By Sarah Vinson posted 08-24-2021 15:42

  

As a black child psychiatrist, I’m often asked about the mental health of black students and/or students of color. My first response? The lived experiences and racial identities of students of color - even those who identify as the same race - are remarkably diverse. This reality underscores the need for cultural humility. Additionally, despite our desire to serve, healthcare providers, and the systems in which we operate, are not immune to racism and bias. Here are three key (though by no means sufficient) steps in providing care in inter-racial treatment settings.

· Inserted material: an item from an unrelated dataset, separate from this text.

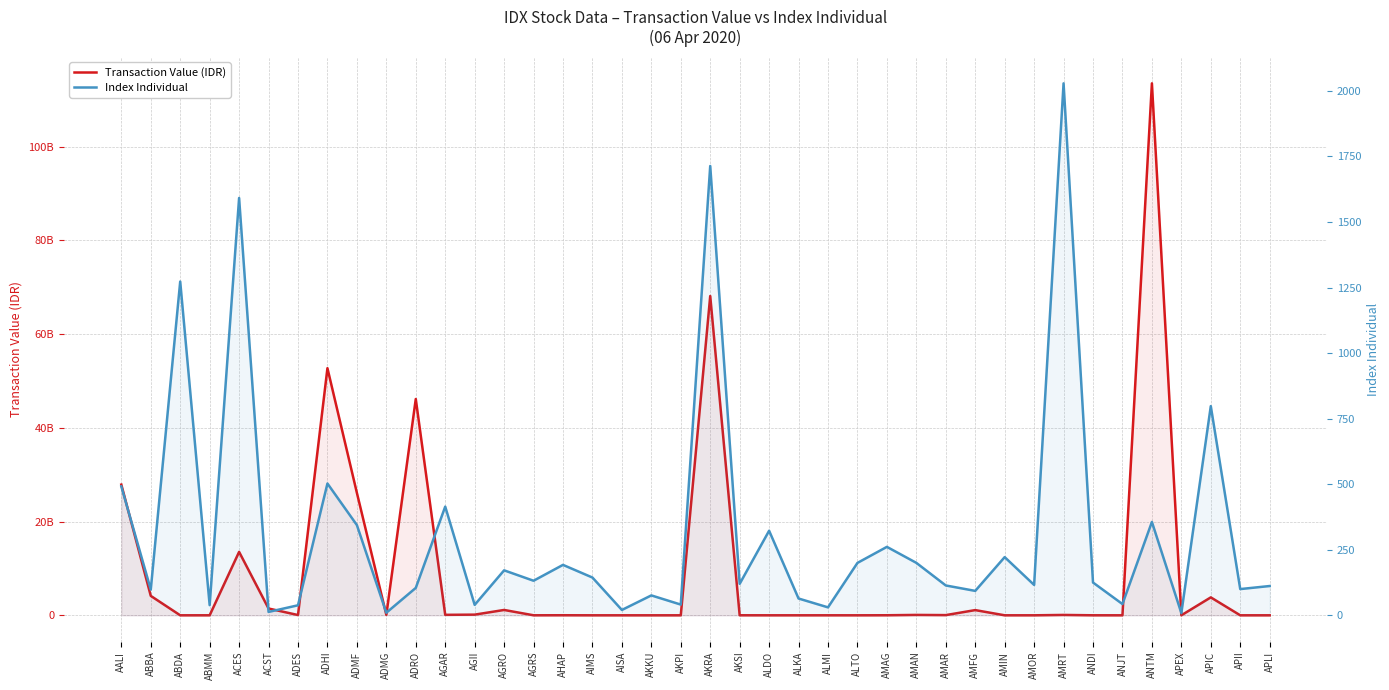

What is the difference between the second highest and minimum values in the Transaction Value (IDR) series?

68148487500.0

1. Be Humble – Healthcare providers should strive for cultural humility rather than competence - Though cultural competency is often put forward as a goal for inter-racial treatment interactions, it has definite shortfalls. It presumes that an entire group of people can be summarized in a webinar, training, or information sheet. It implies an endpoint and can lead providers to come to rely on inaccurate assumptions about a given student or family. In contrast, cultural humility encourages curiosity and bi-directional learning. Rather than the provider as “expert” because of their course work or CEU, they rely on the student and family as the experts of their lived experiences and values.

2. Know Thyself – And Act – It’s not just the students and families of color that brings their culture to the treatment experience, white healthcare providers do too. Often white culture is treated as an invisible norm; however, there are of course lived experiences of white people that shape their values, views, and traditions as well. American society is one that is rife with narratives and imagery that foster numerous biases (including but not limited to) negative associations with certain racial groups and positive associations with others.

A healthcare provider’s self-examination can be helpful in identifying blind spots and areas where disconnects are more likely to occur. One way to explore biases is the Implicit Association Test, which is available for free online. Awareness of bias is just the beginning. The next step should include something more direct and substantive that can quantify that bias. A possible approach is to do a retrospective review of documentation and treatment approaches to students by race to identify, and then intentionally correct for, racial inequities. In this way, clinicians can draw a connection between their bias identified through the IAT and their assessment, diagnosis and treatment process.

3. Know Your Students’ Community – Many often-used measures, such as the original ten question Adverse Childhood Experiences (ACE) study, are not normed on racially representative populations. This can lead to under-recognition of traumas that impact the population you serve, but not the largely middle class, college educated, white population that was part of the original study.

For example, racialized trauma such as highly publicized killings of black individuals, has documented detrimental mental health impacts that differentially affect people of the same color as the victim. Also, myriad intersecting structural traumas have resulted in hyper-segregated communities with exposures to community violence and limited vocational opportunities. The ACE questionnaire captures neither. Providers who rely on this to identify trauma will miss important factors that can shape the way children think, feel and behave. While students should be asked about their individual experiences, zip code data regarding a given school’s catchment area can provide valuable insight into these neighborhood level characteristics. This fact finding is of particular importance when school nurses do not live in the same neighborhoods as the students they serve.